### PROBLEM DETAILS
Only a number is wanted here: the count of lines in the entries below that contain the word "yesno".

### EXTRACTED RECORDS
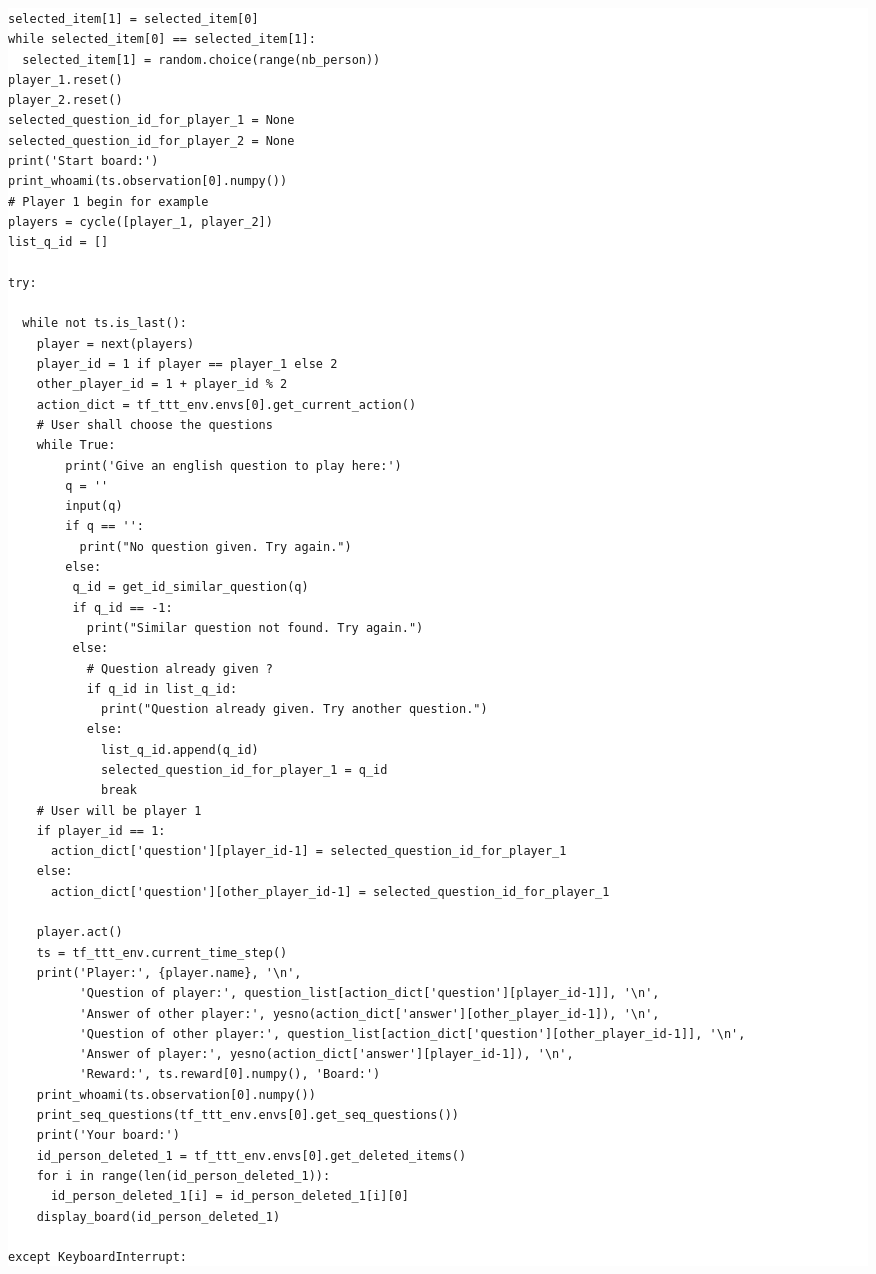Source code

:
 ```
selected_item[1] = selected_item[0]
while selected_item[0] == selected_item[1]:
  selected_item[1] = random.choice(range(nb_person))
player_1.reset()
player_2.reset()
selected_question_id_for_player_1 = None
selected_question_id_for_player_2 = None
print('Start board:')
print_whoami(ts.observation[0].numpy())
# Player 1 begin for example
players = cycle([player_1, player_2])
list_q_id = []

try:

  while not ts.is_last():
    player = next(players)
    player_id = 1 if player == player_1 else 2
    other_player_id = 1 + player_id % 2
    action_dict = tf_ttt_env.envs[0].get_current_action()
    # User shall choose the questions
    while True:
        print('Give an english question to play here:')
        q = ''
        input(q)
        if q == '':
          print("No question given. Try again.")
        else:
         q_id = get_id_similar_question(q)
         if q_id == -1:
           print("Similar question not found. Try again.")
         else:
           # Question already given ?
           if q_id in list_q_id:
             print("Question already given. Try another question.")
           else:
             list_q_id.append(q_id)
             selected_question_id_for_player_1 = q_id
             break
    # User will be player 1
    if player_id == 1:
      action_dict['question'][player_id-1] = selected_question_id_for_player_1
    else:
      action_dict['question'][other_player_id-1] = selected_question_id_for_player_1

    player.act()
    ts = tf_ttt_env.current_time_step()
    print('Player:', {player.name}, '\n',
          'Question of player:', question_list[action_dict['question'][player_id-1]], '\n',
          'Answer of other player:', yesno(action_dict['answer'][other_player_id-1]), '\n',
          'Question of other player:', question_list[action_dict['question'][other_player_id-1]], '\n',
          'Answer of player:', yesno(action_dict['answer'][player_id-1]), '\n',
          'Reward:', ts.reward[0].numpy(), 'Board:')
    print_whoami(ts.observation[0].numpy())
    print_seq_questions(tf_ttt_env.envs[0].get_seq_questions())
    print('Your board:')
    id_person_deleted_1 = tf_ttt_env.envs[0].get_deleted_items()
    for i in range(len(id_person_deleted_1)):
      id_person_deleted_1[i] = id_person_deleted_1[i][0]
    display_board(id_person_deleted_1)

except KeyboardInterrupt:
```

### WORKED SOLUTION
2